I must be nuts, I don't have a cat, my grandaughters (3) now have two rescued cats that I hear they just love and luckily the cats sound good natured and have fit into the family. To get to your question about water. I just bought and will bring to them a "Ultra Bubbler." Uses an aquariim type pump put to keep the water bubbling, thus will keep it fresh. I'll let you know how successful it is. Decided against the fountain style because a co-worker's cat refuses to drink from it. She thought the plastic was holding an odor or something. I know cats like fresh water and feeding only dry food requires cats to drink more. My daughter says she has no time to research so I get the job. Thank God for the internet, I've been researching.


----------



## OctoberinMaine (Sep 12, 2006)

Anything called a bubbler for a Wisconsin person sounds perfect!  My Mom grew up in Milwaukee, so I know full well what a bubbler is.
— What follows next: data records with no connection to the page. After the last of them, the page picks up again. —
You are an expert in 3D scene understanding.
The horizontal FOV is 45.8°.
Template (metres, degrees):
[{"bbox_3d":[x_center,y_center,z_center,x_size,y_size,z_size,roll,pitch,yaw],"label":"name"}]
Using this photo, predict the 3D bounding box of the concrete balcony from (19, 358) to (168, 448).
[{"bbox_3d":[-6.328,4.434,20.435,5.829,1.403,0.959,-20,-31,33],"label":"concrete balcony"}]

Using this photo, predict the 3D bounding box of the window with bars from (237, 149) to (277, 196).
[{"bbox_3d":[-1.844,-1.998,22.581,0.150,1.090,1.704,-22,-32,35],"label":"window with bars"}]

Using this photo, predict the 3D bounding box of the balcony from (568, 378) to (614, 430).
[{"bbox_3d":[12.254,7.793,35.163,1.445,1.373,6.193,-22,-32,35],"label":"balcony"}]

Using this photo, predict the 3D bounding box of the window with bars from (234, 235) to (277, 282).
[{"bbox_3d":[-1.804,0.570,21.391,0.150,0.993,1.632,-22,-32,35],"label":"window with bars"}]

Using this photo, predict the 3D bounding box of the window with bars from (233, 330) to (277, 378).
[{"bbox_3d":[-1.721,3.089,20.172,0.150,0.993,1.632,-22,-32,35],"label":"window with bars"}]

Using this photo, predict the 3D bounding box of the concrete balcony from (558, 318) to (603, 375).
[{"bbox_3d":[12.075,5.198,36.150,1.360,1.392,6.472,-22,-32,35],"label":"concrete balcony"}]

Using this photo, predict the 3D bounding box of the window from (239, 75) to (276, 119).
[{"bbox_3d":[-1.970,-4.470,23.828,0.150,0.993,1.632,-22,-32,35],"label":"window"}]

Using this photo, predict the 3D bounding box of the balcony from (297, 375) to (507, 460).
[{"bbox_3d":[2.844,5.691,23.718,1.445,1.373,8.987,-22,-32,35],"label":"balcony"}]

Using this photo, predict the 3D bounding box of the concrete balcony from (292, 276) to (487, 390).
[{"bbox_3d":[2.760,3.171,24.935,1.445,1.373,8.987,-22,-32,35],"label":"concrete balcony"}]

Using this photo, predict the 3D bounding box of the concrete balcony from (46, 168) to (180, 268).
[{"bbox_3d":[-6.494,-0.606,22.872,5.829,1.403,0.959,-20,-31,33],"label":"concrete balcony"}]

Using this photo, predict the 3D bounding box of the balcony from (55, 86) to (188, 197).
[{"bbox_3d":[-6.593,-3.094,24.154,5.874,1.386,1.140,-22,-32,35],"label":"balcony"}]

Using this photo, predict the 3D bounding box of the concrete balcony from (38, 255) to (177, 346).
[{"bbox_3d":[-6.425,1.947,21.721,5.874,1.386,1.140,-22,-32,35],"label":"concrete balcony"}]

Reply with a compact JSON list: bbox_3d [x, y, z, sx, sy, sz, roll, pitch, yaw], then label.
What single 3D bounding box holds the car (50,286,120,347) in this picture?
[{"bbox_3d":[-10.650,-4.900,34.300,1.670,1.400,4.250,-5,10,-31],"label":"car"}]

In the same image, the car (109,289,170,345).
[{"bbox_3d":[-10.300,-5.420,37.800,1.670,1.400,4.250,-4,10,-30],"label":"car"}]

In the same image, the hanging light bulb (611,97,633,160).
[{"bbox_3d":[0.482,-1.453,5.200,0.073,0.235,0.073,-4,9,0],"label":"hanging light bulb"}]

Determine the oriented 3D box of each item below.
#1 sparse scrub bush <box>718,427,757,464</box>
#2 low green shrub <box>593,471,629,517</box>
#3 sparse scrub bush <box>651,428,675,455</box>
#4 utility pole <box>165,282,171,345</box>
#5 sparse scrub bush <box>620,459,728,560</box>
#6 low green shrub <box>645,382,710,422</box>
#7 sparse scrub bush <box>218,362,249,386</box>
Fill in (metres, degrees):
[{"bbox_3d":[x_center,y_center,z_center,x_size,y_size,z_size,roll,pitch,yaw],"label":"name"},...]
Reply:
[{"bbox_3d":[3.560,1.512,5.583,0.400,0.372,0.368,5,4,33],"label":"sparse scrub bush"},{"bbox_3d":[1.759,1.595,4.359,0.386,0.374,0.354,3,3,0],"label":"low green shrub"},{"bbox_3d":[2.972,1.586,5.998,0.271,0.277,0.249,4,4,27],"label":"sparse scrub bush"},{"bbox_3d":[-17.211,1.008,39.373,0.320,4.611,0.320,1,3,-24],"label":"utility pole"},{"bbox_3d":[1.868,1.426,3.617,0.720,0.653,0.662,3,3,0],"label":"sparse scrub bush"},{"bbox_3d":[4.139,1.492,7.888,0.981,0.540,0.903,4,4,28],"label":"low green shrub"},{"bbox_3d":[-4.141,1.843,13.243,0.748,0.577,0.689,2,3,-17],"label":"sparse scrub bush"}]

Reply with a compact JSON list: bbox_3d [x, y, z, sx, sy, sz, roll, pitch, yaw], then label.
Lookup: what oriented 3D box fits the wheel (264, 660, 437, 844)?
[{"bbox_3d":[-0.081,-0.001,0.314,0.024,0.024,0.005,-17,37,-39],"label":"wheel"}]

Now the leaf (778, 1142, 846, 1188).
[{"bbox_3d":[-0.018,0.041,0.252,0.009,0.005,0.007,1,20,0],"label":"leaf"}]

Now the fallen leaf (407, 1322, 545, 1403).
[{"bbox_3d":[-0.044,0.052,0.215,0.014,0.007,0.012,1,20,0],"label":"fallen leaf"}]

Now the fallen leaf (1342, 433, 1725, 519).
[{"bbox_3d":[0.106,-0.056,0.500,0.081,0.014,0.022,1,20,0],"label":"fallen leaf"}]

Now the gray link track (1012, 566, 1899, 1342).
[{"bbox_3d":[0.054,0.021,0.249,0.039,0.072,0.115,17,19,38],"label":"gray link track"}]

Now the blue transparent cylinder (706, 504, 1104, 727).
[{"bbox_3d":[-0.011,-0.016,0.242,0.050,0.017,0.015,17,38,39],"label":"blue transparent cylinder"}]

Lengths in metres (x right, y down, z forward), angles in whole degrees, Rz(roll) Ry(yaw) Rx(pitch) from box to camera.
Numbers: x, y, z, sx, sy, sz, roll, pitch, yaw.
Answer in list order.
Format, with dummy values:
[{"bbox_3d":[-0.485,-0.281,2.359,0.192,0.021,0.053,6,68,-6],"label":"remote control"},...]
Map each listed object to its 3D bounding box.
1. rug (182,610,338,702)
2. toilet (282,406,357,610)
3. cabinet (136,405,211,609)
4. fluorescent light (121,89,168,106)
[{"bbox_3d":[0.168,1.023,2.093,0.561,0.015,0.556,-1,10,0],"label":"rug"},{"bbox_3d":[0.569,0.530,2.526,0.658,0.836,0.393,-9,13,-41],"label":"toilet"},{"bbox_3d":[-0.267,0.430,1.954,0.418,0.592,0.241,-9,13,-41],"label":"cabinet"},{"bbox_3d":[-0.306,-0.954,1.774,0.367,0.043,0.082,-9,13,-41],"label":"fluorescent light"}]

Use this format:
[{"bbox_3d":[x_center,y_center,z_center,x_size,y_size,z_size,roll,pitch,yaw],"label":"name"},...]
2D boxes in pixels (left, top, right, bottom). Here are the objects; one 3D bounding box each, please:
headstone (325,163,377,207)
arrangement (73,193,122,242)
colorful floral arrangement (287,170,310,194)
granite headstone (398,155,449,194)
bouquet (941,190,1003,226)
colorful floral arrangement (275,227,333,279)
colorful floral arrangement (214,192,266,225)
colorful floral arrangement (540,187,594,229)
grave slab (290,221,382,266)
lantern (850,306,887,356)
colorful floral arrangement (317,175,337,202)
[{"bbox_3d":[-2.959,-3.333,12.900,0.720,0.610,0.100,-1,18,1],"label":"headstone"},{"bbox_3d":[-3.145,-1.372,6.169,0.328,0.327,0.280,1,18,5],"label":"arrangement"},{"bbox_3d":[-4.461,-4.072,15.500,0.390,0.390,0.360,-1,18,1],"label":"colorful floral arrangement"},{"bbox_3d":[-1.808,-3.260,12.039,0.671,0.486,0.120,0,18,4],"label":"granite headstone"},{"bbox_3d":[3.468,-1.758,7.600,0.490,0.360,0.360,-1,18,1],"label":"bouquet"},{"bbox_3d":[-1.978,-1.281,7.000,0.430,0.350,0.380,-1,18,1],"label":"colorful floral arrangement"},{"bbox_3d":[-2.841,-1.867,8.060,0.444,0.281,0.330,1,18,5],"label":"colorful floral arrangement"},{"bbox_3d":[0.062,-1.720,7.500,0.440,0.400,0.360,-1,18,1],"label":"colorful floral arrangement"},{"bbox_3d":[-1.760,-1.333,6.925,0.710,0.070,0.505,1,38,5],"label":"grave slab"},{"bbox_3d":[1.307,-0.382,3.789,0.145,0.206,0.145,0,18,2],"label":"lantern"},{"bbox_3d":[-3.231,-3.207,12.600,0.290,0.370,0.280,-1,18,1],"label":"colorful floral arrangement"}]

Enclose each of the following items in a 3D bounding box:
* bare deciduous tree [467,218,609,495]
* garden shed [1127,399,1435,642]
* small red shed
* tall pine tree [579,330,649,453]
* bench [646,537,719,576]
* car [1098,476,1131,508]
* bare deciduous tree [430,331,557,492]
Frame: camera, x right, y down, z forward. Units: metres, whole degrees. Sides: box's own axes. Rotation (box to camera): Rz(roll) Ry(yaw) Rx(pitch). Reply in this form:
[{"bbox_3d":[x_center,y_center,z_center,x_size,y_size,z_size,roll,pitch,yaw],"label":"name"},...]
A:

(In Milwaukee, they're not water fountains, they're bubblers. To this day I call them that.)


----------



## Auntie Crazy (Dec 10, 2006)

Something I've noticed ('though I heartily second the encouragement to get rid of the dry food!) - I often see my cats drinking out of a bowl I put on one of their cat trees, but seldom see them drinking out of the main bowl in the kitchen. I'm assuming it's because their thirst drive is too low to send them into another room for a drink, but don't mind pausing for two seconds in their play to get a sip. Now, I have bowls scattered all over the house.


----------



## OctoberinMaine (Sep 12, 2006)

Same with me. I keep a bowl upstairs under his window perch, and he drinks from that pretty consistently. The bowl in the kitchen with his food, hardly at all.


----------



## Jack&Harley (Nov 2, 2008)

I keep a bowl in the upstairs bathroom and it gets much more usage than the one in the kitchen--they play upstairs more than downstairs so I think its convenient for them.

Leslie


----------



## nes (Feb 12, 2009)

My cats also LOVE to drink out my aquarium, I really need to get a better lid, however *it`s not good for your cats to drink out of the tank water*. Especially if he`s got urinary problems, but in a fish bowl you`re going to have a very high ammonium build up from fish poo because you don`t have a filter - and that`s not going to be good for your ailing kitty!

I would actually suggest a cold glass of bottled water! Our water is very hard and sneaking my drinking water when they think I`m sleeping is one of my cats favourite things to do! 

Of course they wake me up as soon as they spill it all over the floor...


----------



## mynameis (Feb 14, 2009)

I rarely see Coco drinking water, and I'm also getting worried. Thanks for the canned food soup idea, and the ice cubes idea. I'm sure curious Coco would love the ice cubes. Thanks!


----------